------ Data provided
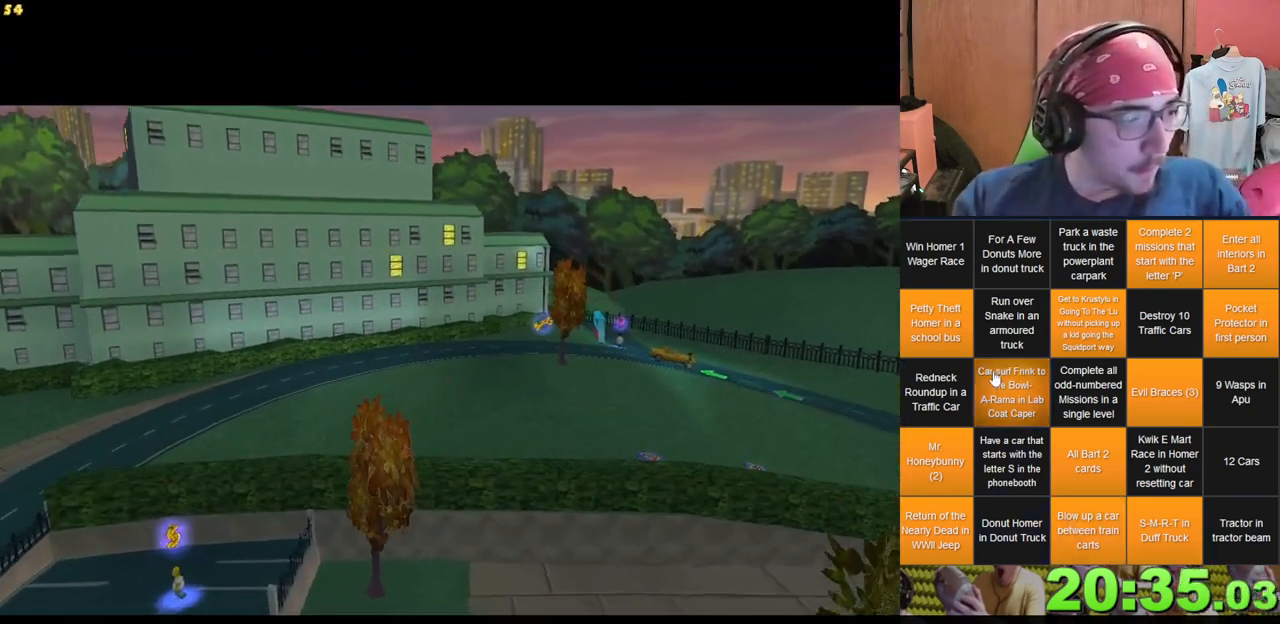
{"buttons": [], "left_stick": "center", "right_stick": "center", "events": []}
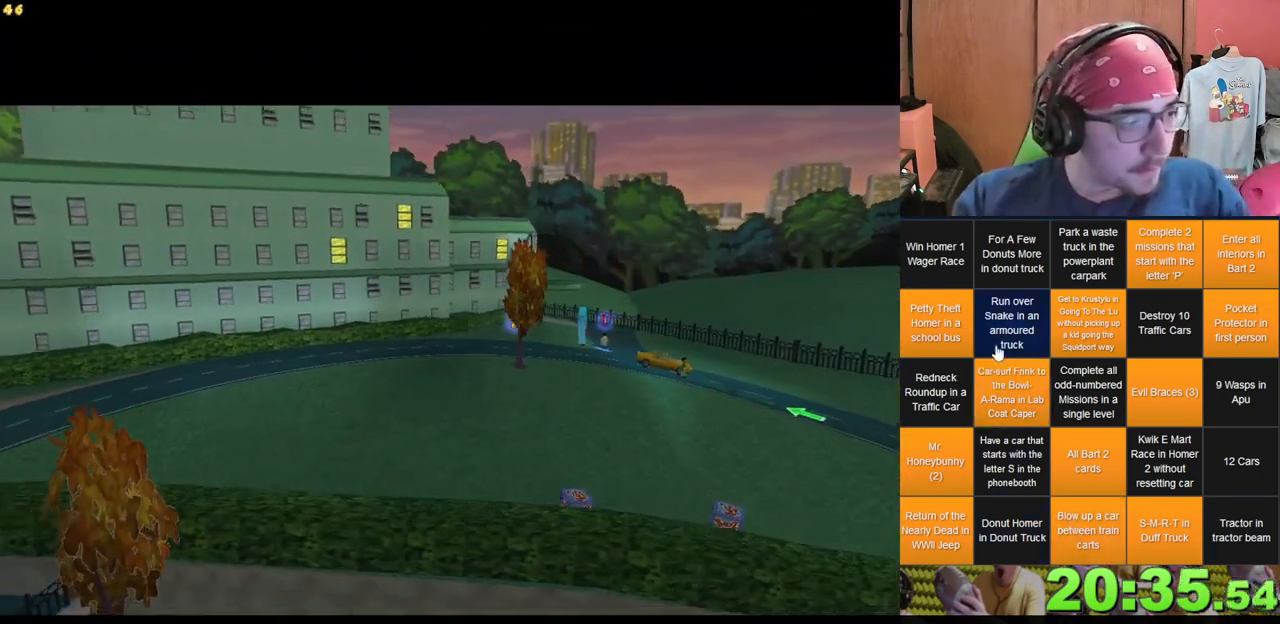
{"buttons": [], "left_stick": "center", "right_stick": "center", "events": []}
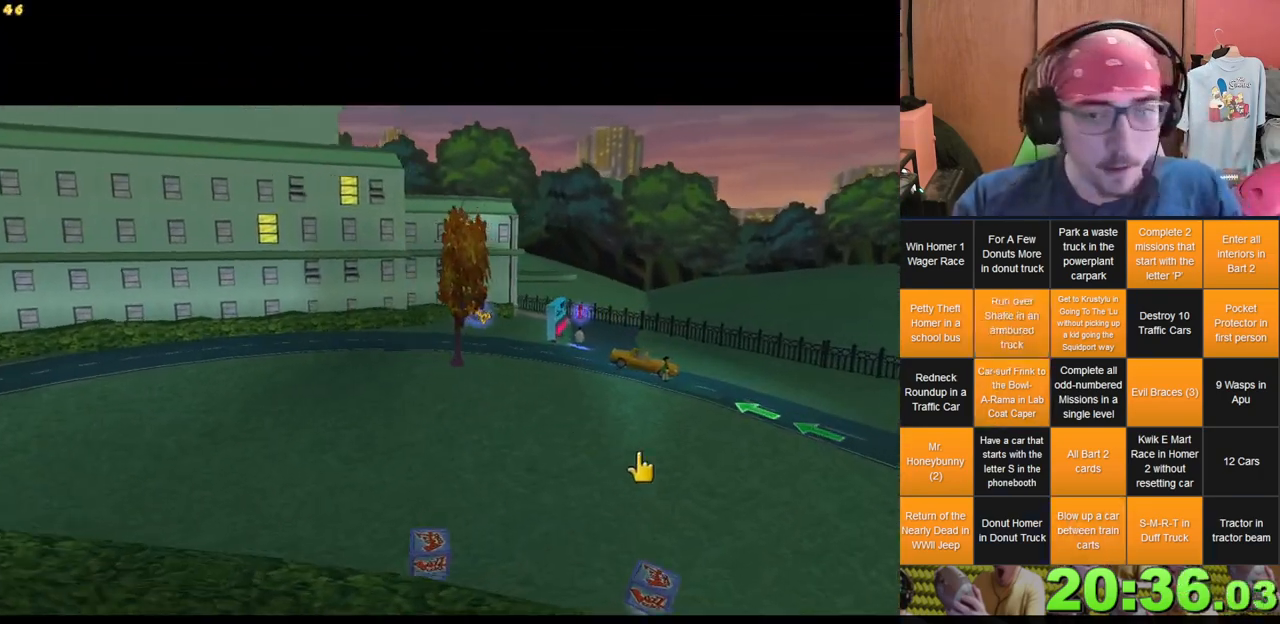
{"buttons": [], "left_stick": "center", "right_stick": "center", "events": []}
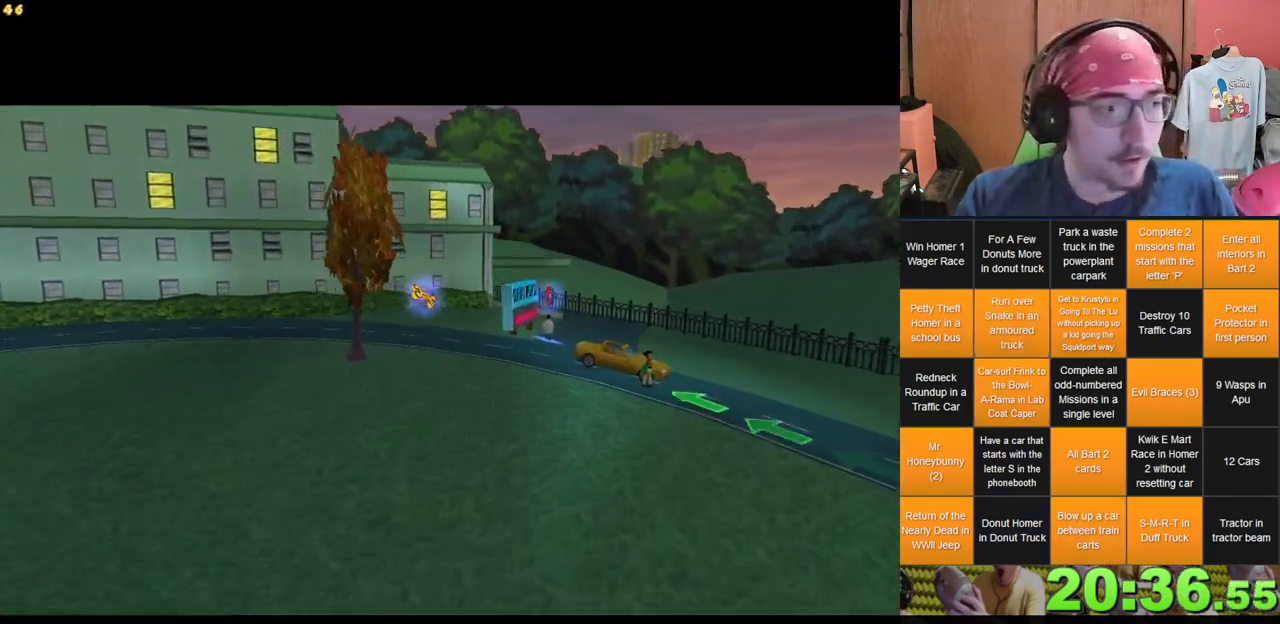
{"buttons": [], "left_stick": "left", "right_stick": "center", "events": [[283, "left_stick", "up-left"], [500, "left_stick", "left"]]}
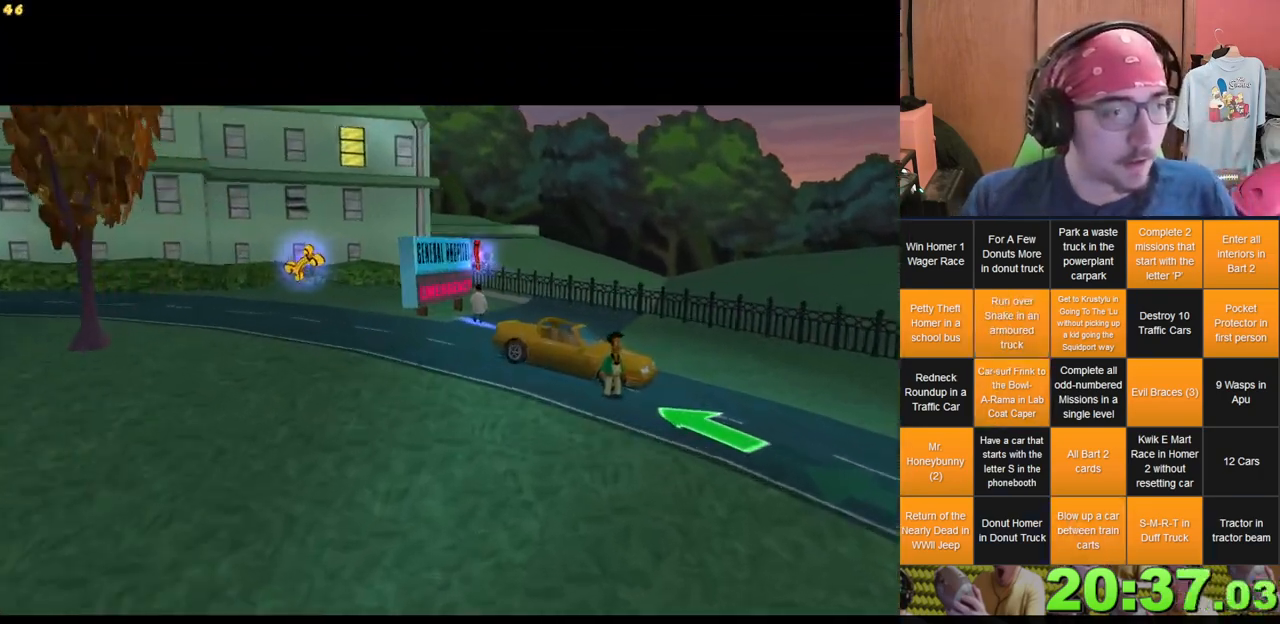
{"buttons": [], "left_stick": "left", "right_stick": "center", "events": []}
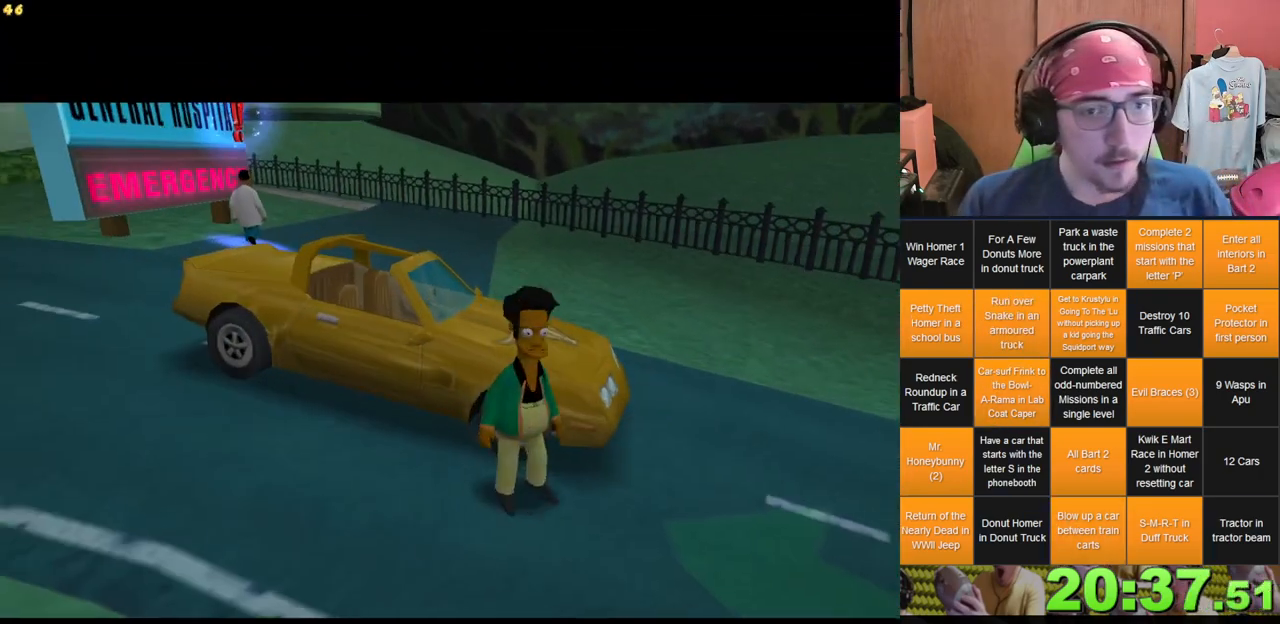
{"buttons": [], "left_stick": "up", "right_stick": "center", "events": [[250, "left_stick", "up-left"], [400, "left_stick", "up"]]}
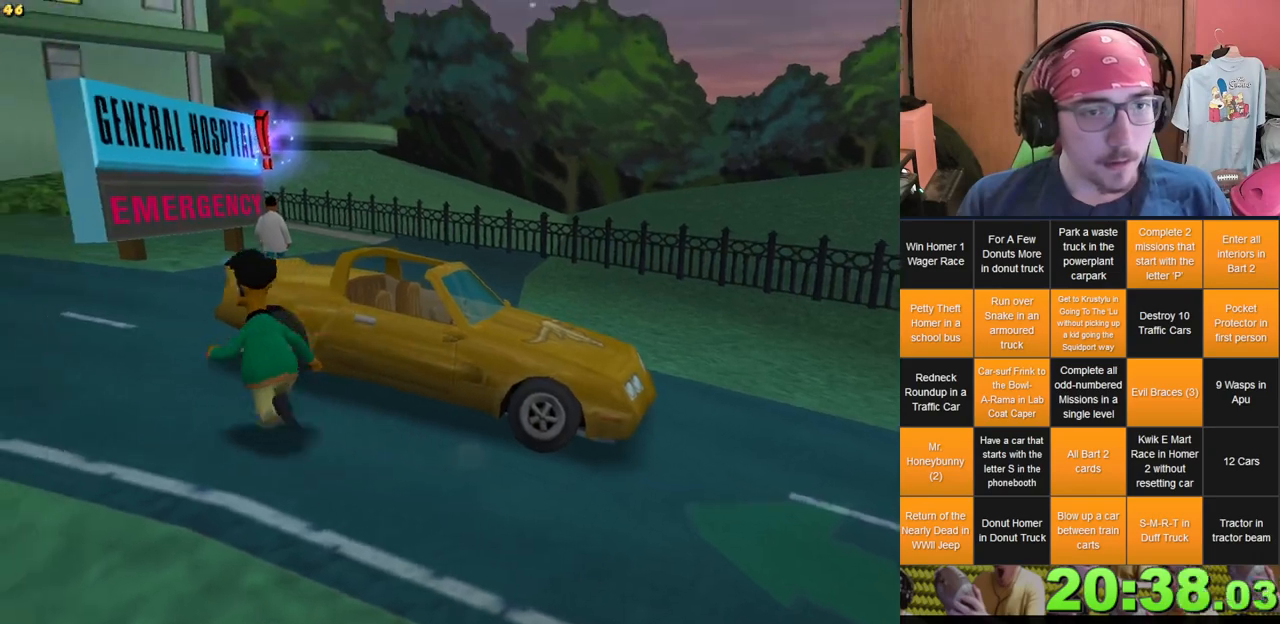
{"buttons": [], "left_stick": "right", "right_stick": "center", "events": [[267, "left_stick", "up-right"], [383, "Y", "down"], [400, "left_stick", "right"], [483, "Y", "up"]]}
------------
» **Work instruction**: Repeat the lines above precisely and skip every picture.

» **Solution to the exercise**:
{"buttons": [], "left_stick": "center", "right_stick": "center", "events": []}
{"buttons": [], "left_stick": "center", "right_stick": "center", "events": []}
{"buttons": [], "left_stick": "center", "right_stick": "center", "events": []}
{"buttons": [], "left_stick": "left", "right_stick": "center", "events": [[283, "left_stick", "up-left"], [500, "left_stick", "left"]]}
{"buttons": [], "left_stick": "left", "right_stick": "center", "events": []}
{"buttons": [], "left_stick": "up", "right_stick": "center", "events": [[250, "left_stick", "up-left"], [400, "left_stick", "up"]]}
{"buttons": [], "left_stick": "right", "right_stick": "center", "events": [[267, "left_stick", "up-right"], [383, "Y", "down"], [400, "left_stick", "right"], [483, "Y", "up"]]}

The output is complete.